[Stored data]
──────────

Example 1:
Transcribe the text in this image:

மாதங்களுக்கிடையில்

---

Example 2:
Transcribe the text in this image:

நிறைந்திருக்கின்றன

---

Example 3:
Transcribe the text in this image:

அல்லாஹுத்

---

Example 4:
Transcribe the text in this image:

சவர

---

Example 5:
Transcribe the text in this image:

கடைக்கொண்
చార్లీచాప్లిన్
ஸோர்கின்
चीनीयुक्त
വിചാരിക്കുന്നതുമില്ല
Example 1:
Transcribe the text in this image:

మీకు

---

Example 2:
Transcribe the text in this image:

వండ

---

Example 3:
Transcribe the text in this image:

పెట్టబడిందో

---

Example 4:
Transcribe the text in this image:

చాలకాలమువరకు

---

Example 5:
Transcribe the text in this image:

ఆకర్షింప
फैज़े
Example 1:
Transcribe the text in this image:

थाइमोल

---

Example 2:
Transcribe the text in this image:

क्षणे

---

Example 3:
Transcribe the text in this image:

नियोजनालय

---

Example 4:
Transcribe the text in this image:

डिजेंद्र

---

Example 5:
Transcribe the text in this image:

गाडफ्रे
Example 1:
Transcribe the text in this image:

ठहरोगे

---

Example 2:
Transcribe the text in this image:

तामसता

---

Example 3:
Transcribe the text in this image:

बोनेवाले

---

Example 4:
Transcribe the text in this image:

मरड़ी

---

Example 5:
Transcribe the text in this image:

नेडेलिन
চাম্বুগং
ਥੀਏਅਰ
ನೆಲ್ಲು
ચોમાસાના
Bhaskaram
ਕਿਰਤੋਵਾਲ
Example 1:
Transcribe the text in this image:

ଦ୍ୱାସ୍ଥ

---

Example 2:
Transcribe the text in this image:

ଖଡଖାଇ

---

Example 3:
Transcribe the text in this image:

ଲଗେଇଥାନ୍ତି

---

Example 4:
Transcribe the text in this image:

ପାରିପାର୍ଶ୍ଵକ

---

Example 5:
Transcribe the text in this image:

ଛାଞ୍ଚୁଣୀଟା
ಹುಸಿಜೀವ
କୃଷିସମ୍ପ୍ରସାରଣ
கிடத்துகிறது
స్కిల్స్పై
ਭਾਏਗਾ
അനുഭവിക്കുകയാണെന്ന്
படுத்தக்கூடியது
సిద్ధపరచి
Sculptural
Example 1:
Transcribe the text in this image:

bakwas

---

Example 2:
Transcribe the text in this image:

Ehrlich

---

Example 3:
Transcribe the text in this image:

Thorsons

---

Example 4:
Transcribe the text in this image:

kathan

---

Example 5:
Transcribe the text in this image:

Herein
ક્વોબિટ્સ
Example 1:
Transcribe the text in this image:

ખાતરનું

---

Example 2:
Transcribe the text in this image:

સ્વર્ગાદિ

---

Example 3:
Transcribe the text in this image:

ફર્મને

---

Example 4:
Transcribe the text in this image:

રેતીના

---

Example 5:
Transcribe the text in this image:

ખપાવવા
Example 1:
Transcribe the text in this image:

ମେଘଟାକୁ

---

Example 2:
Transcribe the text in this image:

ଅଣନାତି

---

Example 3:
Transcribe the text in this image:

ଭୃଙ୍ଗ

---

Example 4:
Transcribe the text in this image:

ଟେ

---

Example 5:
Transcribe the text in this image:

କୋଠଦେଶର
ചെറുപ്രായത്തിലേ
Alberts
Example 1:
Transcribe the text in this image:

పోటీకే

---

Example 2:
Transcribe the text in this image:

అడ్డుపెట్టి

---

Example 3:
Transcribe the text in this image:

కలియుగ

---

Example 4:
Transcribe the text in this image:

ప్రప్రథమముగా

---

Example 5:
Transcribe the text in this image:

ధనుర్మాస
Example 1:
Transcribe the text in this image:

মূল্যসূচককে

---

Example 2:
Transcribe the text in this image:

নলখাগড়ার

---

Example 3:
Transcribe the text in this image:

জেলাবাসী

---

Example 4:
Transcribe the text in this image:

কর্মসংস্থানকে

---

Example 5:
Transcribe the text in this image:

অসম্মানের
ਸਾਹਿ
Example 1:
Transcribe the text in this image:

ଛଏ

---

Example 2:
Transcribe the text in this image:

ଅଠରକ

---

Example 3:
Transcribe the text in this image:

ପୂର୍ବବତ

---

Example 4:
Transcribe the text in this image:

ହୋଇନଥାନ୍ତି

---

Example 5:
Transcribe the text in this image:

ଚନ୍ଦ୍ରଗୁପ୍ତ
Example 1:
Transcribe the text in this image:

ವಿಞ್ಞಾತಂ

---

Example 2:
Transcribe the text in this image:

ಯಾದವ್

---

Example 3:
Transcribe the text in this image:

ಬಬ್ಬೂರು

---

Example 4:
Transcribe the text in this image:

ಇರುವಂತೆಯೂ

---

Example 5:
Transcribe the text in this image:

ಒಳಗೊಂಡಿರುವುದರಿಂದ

──────────

- _Work order_: Reproduce the preceding records exactly and completely.

- _Result_:
Example 1:
Transcribe the text in this image:

மாதங்களுக்கிடையில்

---

Example 2:
Transcribe the text in this image:

நிறைந்திருக்கின்றன

---

Example 3:
Transcribe the text in this image:

அல்லாஹுத்

---

Example 4:
Transcribe the text in this image:

சவர

---

Example 5:
Transcribe the text in this image:

கடைக்கொண்
చార్లీచాప్లిన్
ஸோர்கின்
चीनीयुक्त
വിചാരിക്കുന്നതുമില്ല
Example 1:
Transcribe the text in this image:

మీకు

---

Example 2:
Transcribe the text in this image:

వండ

---

Example 3:
Transcribe the text in this image:

పెట్టబడిందో

---

Example 4:
Transcribe the text in this image:

చాలకాలమువరకు

---

Example 5:
Transcribe the text in this image:

ఆకర్షింప
फैज़े
Example 1:
Transcribe the text in this image:

थाइमोल

---

Example 2:
Transcribe the text in this image:

क्षणे

---

Example 3:
Transcribe the text in this image:

नियोजनालय

---

Example 4:
Transcribe the text in this image:

डिजेंद्र

---

Example 5:
Transcribe the text in this image:

गाडफ्रे
Example 1:
Transcribe the text in this image:

ठहरोगे

---

Example 2:
Transcribe the text in this image:

तामसता

---

Example 3:
Transcribe the text in this image:

बोनेवाले

---

Example 4:
Transcribe the text in this image:

मरड़ी

---

Example 5:
Transcribe the text in this image:

नेडेलिन
চাম্বুগং
ਥੀਏਅਰ
ನೆಲ್ಲು
ચોમાસાના
Bhaskaram
ਕਿਰਤੋਵਾਲ
Example 1:
Transcribe the text in this image:

ଦ୍ୱାସ୍ଥ

---

Example 2:
Transcribe the text in this image:

ଖଡଖାଇ

---

Example 3:
Transcribe the text in this image:

ଲଗେଇଥାନ୍ତି

---

Example 4:
Transcribe the text in this image:

ପାରିପାର୍ଶ୍ଵକ

---

Example 5:
Transcribe the text in this image:

ଛାଞ୍ଚୁଣୀଟା
ಹುಸಿಜೀವ
କୃଷିସମ୍ପ୍ରସାରଣ
கிடத்துகிறது
స్కిల్స్పై
ਭਾਏਗਾ
അനുഭവിക്കുകയാണെന്ന്
படுத்தக்கூடியது
సిద్ధపరచి
Sculptural
Example 1:
Transcribe the text in this image:

bakwas

---

Example 2:
Transcribe the text in this image:

Ehrlich

---

Example 3:
Transcribe the text in this image:

Thorsons

---

Example 4:
Transcribe the text in this image:

kathan

---

Example 5:
Transcribe the text in this image:

Herein
ક્વોબિટ્સ
Example 1:
Transcribe the text in this image:

ખાતરનું

---

Example 2:
Transcribe the text in this image:

સ્વર્ગાદિ

---

Example 3:
Transcribe the text in this image:

ફર્મને

---

Example 4:
Transcribe the text in this image:

રેતીના

---

Example 5:
Transcribe the text in this image:

ખપાવવા
Example 1:
Transcribe the text in this image:

ମେଘଟାକୁ

---

Example 2:
Transcribe the text in this image:

ଅଣନାତି

---

Example 3:
Transcribe the text in this image:

ଭୃଙ୍ଗ

---

Example 4:
Transcribe the text in this image:

ଟେ

---

Example 5:
Transcribe the text in this image:

କୋଠଦେଶର
ചെറുപ്രായത്തിലേ
Alberts
Example 1:
Transcribe the text in this image:

పోటీకే

---

Example 2:
Transcribe the text in this image:

అడ్డుపెట్టి

---

Example 3:
Transcribe the text in this image:

కలియుగ

---

Example 4:
Transcribe the text in this image:

ప్రప్రథమముగా

---

Example 5:
Transcribe the text in this image:

ధనుర్మాస
Example 1:
Transcribe the text in this image:

মূল্যসূচককে

---

Example 2:
Transcribe the text in this image:

নলখাগড়ার

---

Example 3:
Transcribe the text in this image:

জেলাবাসী

---

Example 4:
Transcribe the text in this image:

কর্মসংস্থানকে

---

Example 5:
Transcribe the text in this image:

অসম্মানের
ਸਾਹਿ
Example 1:
Transcribe the text in this image:

ଛଏ

---

Example 2:
Transcribe the text in this image:

ଅଠରକ

---

Example 3:
Transcribe the text in this image:

ପୂର୍ବବତ

---

Example 4:
Transcribe the text in this image:

ହୋଇନଥାନ୍ତି

---

Example 5:
Transcribe the text in this image:

ଚନ୍ଦ୍ରଗୁପ୍ତ
Example 1:
Transcribe the text in this image:

ವಿಞ್ಞಾತಂ

---

Example 2:
Transcribe the text in this image:

ಯಾದವ್

---

Example 3:
Transcribe the text in this image:

ಬಬ್ಬೂರು

---

Example 4:
Transcribe the text in this image:

ಇರುವಂತೆಯೂ

---

Example 5:
Transcribe the text in this image:

ಒಳಗೊಂಡಿರುವುದರಿಂದ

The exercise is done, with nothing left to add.